RECORDS TO USE:
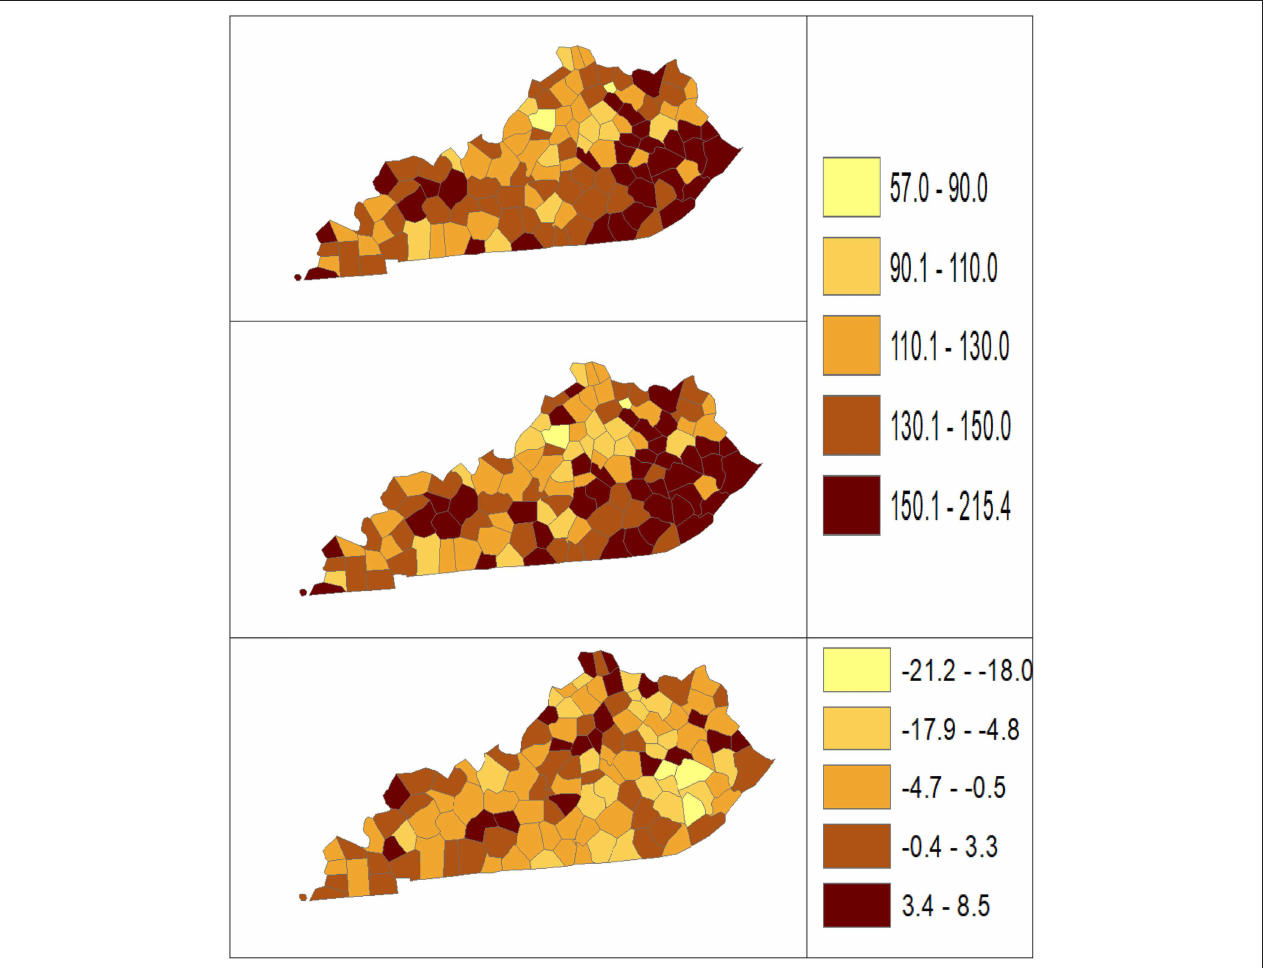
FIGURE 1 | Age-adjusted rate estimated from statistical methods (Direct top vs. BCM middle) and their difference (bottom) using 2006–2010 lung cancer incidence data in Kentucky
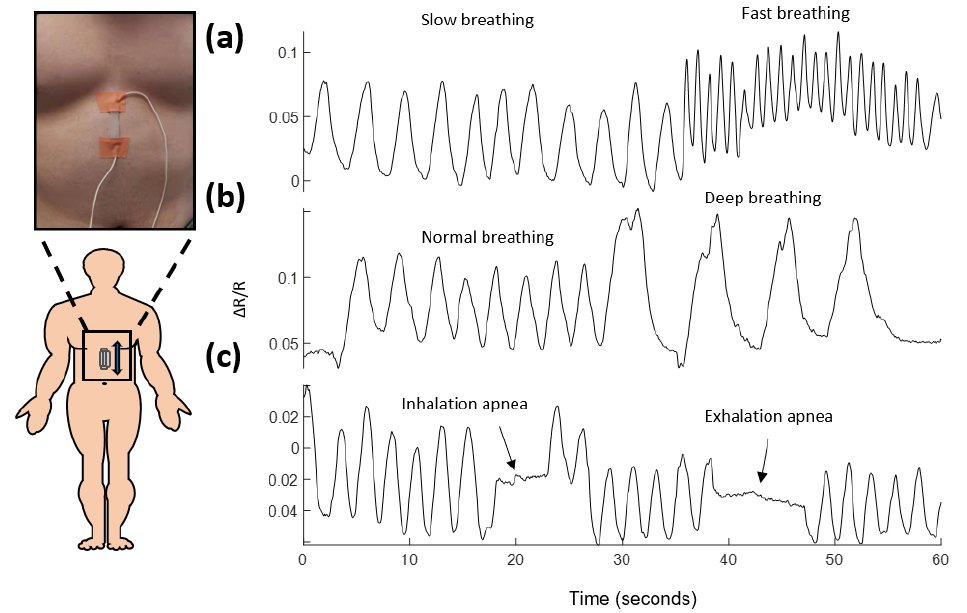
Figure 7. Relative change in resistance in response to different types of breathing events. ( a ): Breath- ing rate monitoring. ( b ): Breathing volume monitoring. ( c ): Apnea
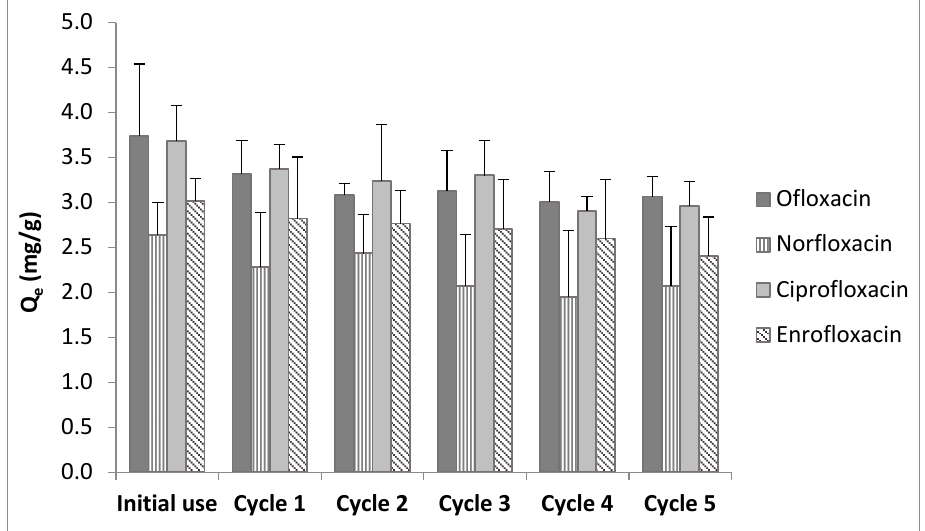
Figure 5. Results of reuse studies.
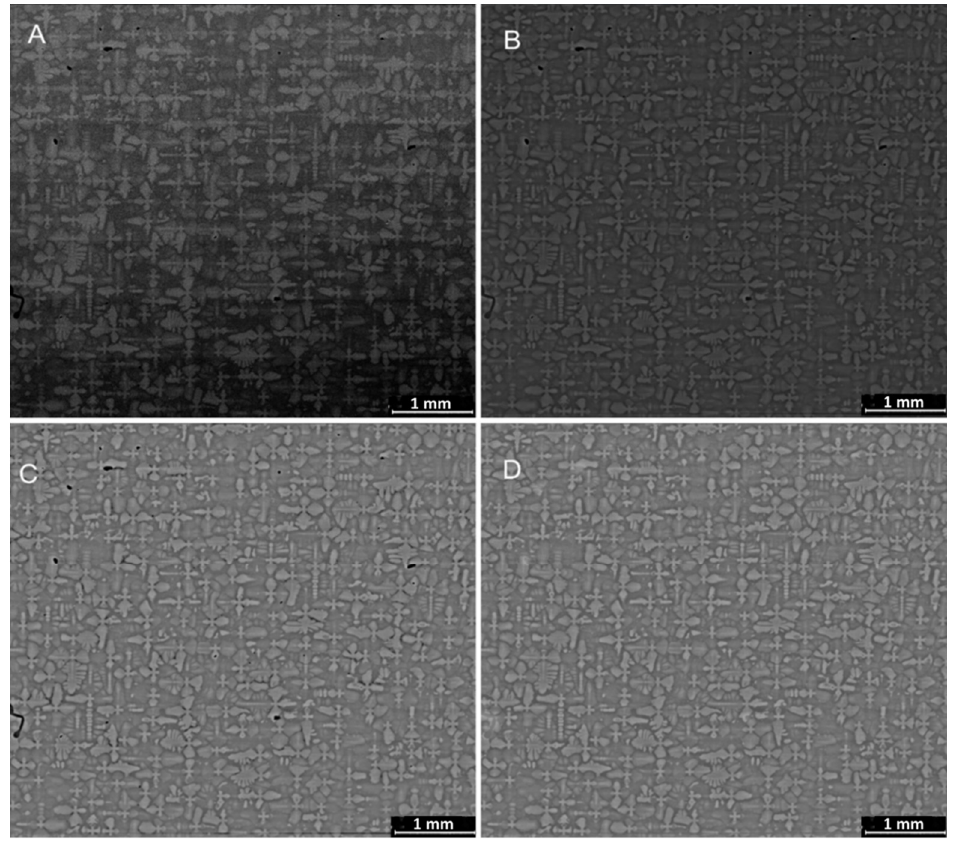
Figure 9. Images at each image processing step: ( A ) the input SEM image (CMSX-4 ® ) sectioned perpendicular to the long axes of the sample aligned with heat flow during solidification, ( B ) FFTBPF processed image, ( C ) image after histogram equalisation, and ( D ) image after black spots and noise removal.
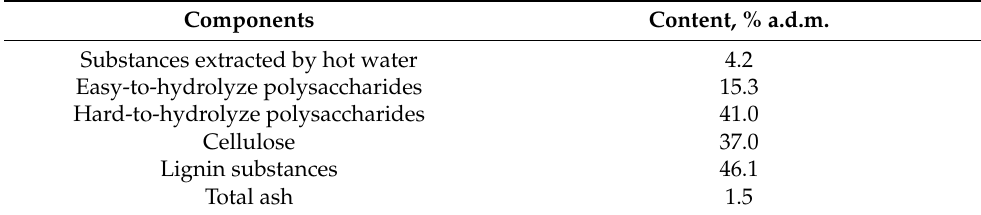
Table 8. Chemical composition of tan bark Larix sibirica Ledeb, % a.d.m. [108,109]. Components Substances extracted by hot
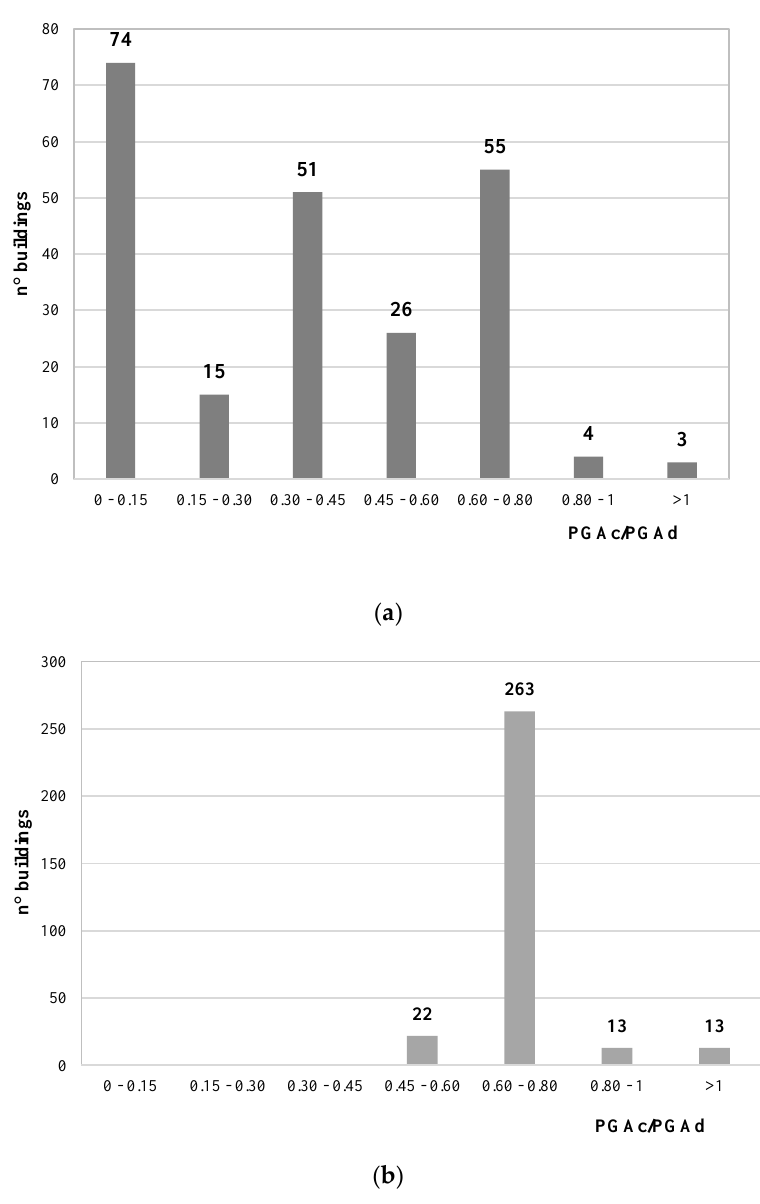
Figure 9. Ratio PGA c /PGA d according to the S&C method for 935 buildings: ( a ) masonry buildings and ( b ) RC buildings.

EXERCISE DESCRIPTION: Using the records above, extract exactly and only the lines from the one with "Figure 9. Images" through the final line, inclusive, leaving out pictures.

ANSWER FOR THE TASK:
Figure 9. Images at each image processing step: ( A ) the input SEM image (CMSX-4 ® ) sectioned perpendicular to the long axes of the sample aligned with heat flow during solidification, ( B ) FFTBPF processed image, ( C ) image after histogram equalisation, and ( D ) image after black spots and noise removal.
Table 8. Chemical composition of tan bark Larix sibirica Ledeb, % a.d.m. [108,109]. Components Substances extracted by hot
Figure 9. Ratio PGA c /PGA d according to the S&C method for 935 buildings: ( a ) masonry buildings and ( b ) RC buildings.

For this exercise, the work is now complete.